I have a 2 year old Pro Control wireless unit. Did not open or install for 1 st yr. Installed 2 nd year, and battery only holds charge for a week. Have to do a complete re program. Anyone have had this problem. Checked for sources for battery replacement and sounds as if dealer only.

Anyone else have any problems with these. How long should they last?

Thanks for any help.


----------



## basher (Nov 13, 2004)

bhmjwp;1653916 said:


> I have a 2 year old Pro Control wireless unit. Did not open or install for 1 st yr. Installed 2 nd year, and battery only holds charge for a week. Have to do a complete re program. Anyone have had this problem. Checked for sources for battery replacement and sounds as if dealer only.
> 
> Anyone else have any problems with these. How long should they last?
> 
> Thanks for any help.


It's critical to keep the battery charged. They even sell a 110 charger for summer maintainance. Your battery's downfall was not maintaining a charge. particularly if the unit came charged and paired to a receiver.

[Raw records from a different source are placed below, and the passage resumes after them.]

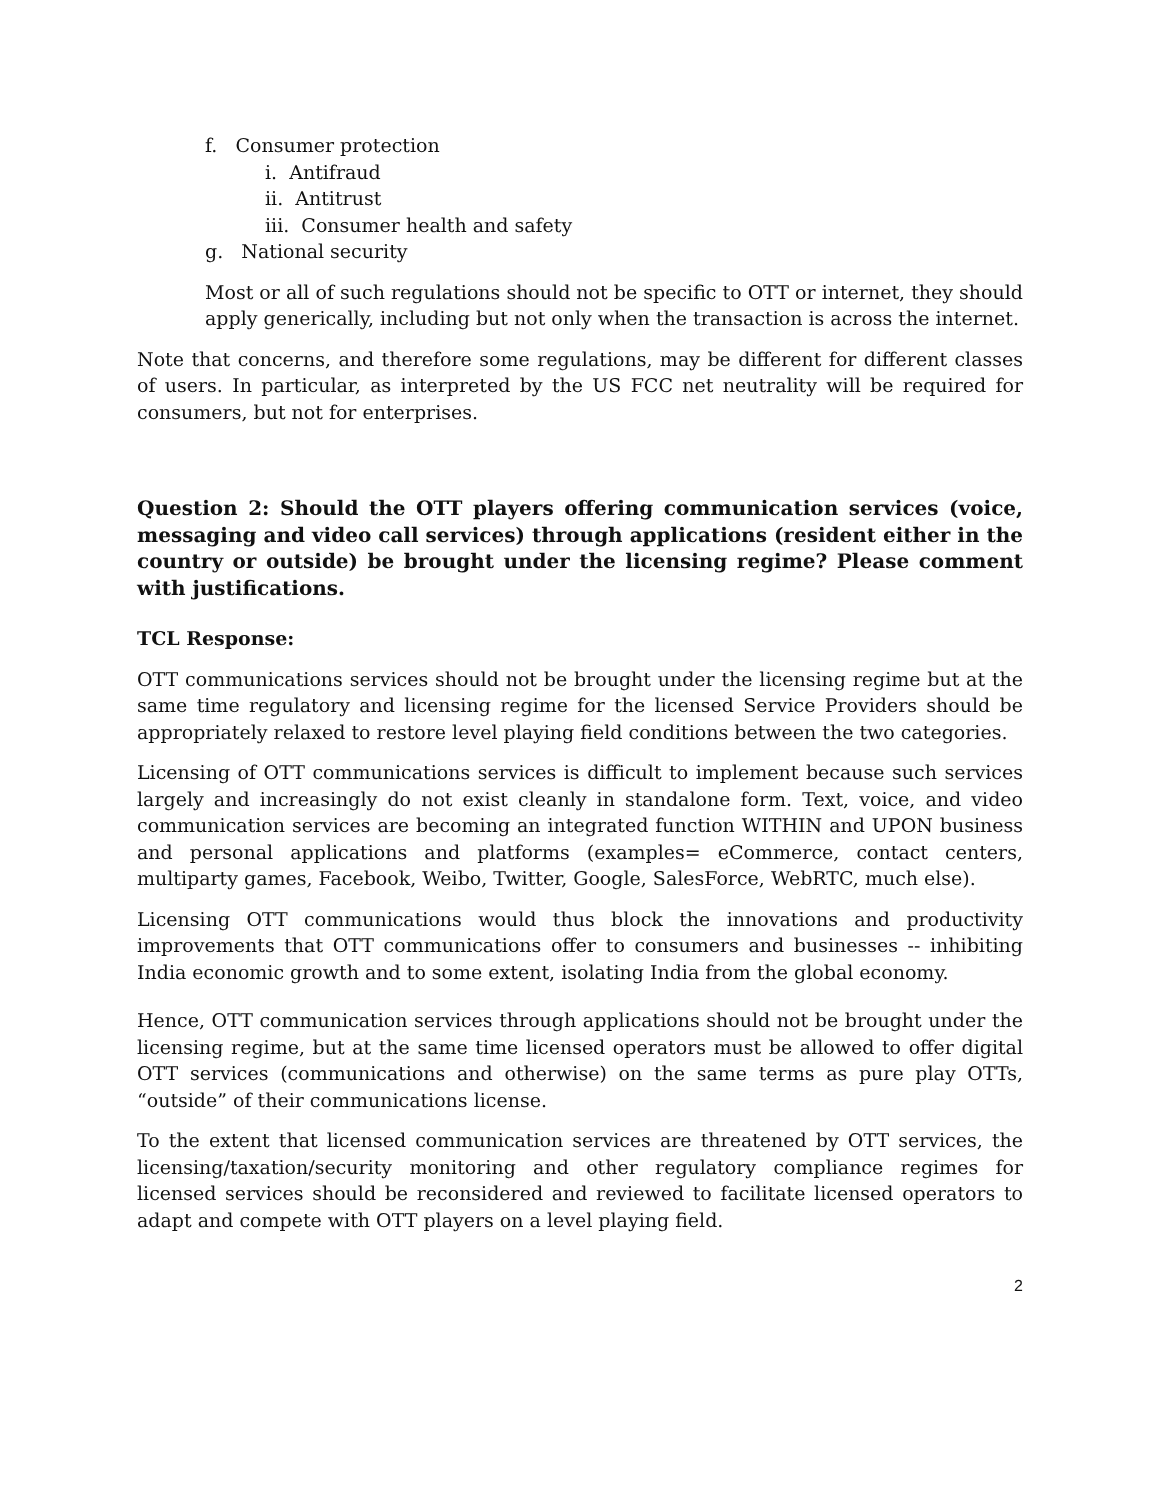f. Consumer protection
i. Antifraud
ii. Antitrust
iii. Consumer health and safety
g. National security
Most or all of such regulations should not be specific to OTT or internet, they should apply generically, including but not only when the transaction is across the internet.
Note that concerns, and therefore some regulations, may be different for different classes of users. In particular, as interpreted by the US FCC net neutrality will be required for consumers, but not for enterprises.
Question 2: Should the OTT players offering communication services (voice, messaging and video call services) through applications (resident either in the country or outside) be brought under the licensing regime? Please comment with justifications.
TCL Response:
OTT communications services should not be brought under the licensing regime but at the same time regulatory and licensing regime for the licensed Service Providers should be appropriately relaxed to restore level playing field conditions between the two categories.
Licensing of OTT communications services is difficult to implement because such services largely and increasingly do not exist cleanly in standalone form. Text, voice, and video communication services are becoming an integrated function WITHIN and UPON business and personal applications and platforms (examples= eCommerce, contact centers, multiparty games, Facebook, Weibo, Twitter, Google, SalesForce, WebRTC, much else).
Licensing OTT communications would thus block the innovations and productivity improvements that OTT communications offer to consumers and businesses -- inhibiting India economic growth and to some extent, isolating India from the global economy.
Hence, OTT communication services through applications should not be brought under the licensing regime, but at the same time licensed operators must be allowed to offer digital OTT services (communications and otherwise) on the same terms as pure play OTTs, “outside” of their communications license.
To the extent that licensed communication services are threatened by OTT services, the licensing/taxation/security monitoring and other regulatory compliance regimes for licensed services should be reconsidered and reviewed to facilitate licensed operators to adapt and compete with OTT players on a level playing field.
2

Yes they are a dealer only part (I've searched the aftermarket,) reprogramming (pairing the unit) is not a hastle, unless of course you are doing it once a week.:laughing: I'll send you pairing instructions if you don't have them.


----------



## bhmjwp (Dec 12, 2005)

Hello Warren-thanks for jumping in. I tried e-mailing you but must be getting blocked. This is a unit I bought from you a couple of years ago. I should not have let it sit so long. Charged it monthly, but was most likely too late.

I'll call Kim and order a battery, this is a truck and plow I am going to sell the Fall, but will let the new owner know about the 110 charger. Would be handy. I still have all the instructions, so should be good to go.

Thanks, Melody


----------



## basher (Nov 13, 2004)

bhmjwp;1654026 said:


> Hello Warren-thanks for jumping in. I tried e-mailing you but must be getting blocked.


I've been have ISP issues and computer geek i'm not


----------



## thewitt (Feb 6, 2015)

*110 charger*

Where can you purchase an 110 charger for the snoway Pro wireless charger?


----------